Guide-outfitting and game management were Eric’s passion for roughly 25 years of his working life. During that time he became heavily involved in the politics of the industry, serving on the Board of the Guide Outfitters Association of B.C. for several years. His vision, leadership and dedication to the long-term sustainability of wildlife earned him both provincial and international recognition, including the prestigious North American Professional Hunter of the Year award in 2010. He had been named the Runner Up for that same award in 2007.
Eric was especially committed to the belief that sound wildlife management decisions can only be achieved if all stakeholders sit at the same table – residents, Guide-Outfitters and First Nations.
This was not a popular concept at the time and is still facing an uphill battle. As always, he led by example and was a founding member and first President of the Wildlife Stewardship Council which brought together Outfitters and First Nations as partners in wildlife management on Vancouver Island.
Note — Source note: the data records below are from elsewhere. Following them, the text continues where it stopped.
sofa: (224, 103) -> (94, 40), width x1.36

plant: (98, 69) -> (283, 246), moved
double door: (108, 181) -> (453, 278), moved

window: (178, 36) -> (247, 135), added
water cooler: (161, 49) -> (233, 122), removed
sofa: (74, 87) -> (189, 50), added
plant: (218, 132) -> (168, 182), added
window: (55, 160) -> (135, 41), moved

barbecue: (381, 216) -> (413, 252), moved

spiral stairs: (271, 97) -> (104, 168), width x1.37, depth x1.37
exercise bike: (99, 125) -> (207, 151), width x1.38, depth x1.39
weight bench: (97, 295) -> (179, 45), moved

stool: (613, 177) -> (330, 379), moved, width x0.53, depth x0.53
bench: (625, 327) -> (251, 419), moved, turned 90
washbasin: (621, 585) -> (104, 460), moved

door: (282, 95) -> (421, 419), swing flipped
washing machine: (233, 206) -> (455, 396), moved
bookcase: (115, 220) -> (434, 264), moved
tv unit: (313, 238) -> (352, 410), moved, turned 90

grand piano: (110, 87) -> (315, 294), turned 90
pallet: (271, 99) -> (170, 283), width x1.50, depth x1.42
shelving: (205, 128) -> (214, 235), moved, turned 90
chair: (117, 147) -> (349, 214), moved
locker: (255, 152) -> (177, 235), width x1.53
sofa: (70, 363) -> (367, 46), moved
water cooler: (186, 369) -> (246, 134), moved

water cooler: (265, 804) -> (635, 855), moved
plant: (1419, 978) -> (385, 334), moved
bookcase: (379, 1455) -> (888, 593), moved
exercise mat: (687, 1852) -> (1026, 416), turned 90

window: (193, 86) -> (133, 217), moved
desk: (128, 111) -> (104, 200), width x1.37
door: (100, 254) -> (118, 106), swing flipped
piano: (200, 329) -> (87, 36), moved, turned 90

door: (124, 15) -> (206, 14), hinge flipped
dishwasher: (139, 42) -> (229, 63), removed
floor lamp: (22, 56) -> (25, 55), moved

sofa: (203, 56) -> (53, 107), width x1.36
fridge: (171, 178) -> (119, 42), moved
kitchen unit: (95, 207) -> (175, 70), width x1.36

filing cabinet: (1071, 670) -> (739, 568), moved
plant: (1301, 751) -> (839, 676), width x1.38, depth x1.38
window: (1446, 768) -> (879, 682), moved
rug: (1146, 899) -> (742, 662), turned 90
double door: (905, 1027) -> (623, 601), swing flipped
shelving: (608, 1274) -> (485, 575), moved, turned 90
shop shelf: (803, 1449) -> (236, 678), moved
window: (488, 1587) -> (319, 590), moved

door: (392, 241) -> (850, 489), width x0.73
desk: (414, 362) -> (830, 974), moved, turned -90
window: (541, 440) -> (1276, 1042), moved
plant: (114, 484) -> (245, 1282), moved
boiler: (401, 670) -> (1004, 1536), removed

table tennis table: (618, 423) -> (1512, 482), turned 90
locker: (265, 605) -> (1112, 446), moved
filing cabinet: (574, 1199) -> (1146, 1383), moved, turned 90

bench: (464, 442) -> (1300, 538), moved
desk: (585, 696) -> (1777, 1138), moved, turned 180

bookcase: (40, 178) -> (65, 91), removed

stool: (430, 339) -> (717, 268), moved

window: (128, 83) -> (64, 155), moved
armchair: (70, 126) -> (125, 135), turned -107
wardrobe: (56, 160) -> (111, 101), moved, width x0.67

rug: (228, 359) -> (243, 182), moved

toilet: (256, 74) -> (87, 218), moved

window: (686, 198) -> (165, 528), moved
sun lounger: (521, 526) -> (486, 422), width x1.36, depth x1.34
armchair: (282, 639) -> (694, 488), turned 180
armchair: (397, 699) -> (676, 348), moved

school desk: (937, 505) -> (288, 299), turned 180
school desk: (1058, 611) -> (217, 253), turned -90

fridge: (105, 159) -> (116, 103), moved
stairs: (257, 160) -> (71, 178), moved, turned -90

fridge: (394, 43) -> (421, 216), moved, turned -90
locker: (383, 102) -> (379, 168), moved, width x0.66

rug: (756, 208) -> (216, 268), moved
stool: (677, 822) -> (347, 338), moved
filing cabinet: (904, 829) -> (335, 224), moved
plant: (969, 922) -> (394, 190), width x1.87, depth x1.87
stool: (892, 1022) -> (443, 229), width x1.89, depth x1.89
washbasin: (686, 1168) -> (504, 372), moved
Today the WSC serves as a model for the rest of the province and an example of what Reconciliation can look like. John Henderson, Dave Fyfe, Glenn Venus and his wife Lorna, among others, continue the work of the WSC that Eric’s vision inspired.
Lorna retired from her career as an educator in 2003 to provide full-time back office support for the guiding business. Around that same time, they were most fortunate to acquire Craig Walls as a pilot and guide. Craig has remained an immensely important part of the Mikkelson team ever since. Much like Eric, Craig is a multi-talented, ‘can-do’ type of person and an extremely hard worker.
In 2013 Eric was diagnosed with colon cancer which had metastasized to his lungs. Over the next six and a half years he endured multiple surgeries, every chemotherapy drug available, and numerous radiation and cryotherapy treatments while continuing to work most of the time as if he were perfectly healthy.
He was still putting in a 60 hour week logging up until October, 2019 when the pain made it impossible for him to continue running equipment. He remained involved and directing operations, first from home and then from Hospice as the cancer advanced, paralyzing his legs and forcing him to become totally bedridden for the last two months of his life. Through it all Eric remained resolute and was grateful for everything his medical team was trying to do for him.
Eric will be remembered for many things: His enthusiasm for business and drive to succeed; his innate intelligence and ability to think outside the box; his unwavering “cut the crap” integrity; his dry sense of humour; his toughness and determination to live; and most importantly his love for, and loyalty to, friends and family. Like many northern European types, Eric did not suffer fools gladly and was slow to ‘warm up’ to strangers, but once he trusted you, he became a friend for life.
The family wishes to thank the amazing staffs at the BC Cancer Agency in Victoria, the Wellness Centre at North Island Regional Hospital in Courtenay, and Hospice at the Views in Comox for the outstanding care Eric received throughout his long cancer journey. Donations to any of these wonderful organizations in Eric’s memory would be greatly appreciated. Special thanks go to Dr. Janet Green, Dr. Wai Ling Dan, Dr. Tanya Berrang and Dr. Jeff Sulphur for their determined efforts to help Eric all along the way.
A Celebration of Life will be planned for some time next year when it is deemed safe to gather.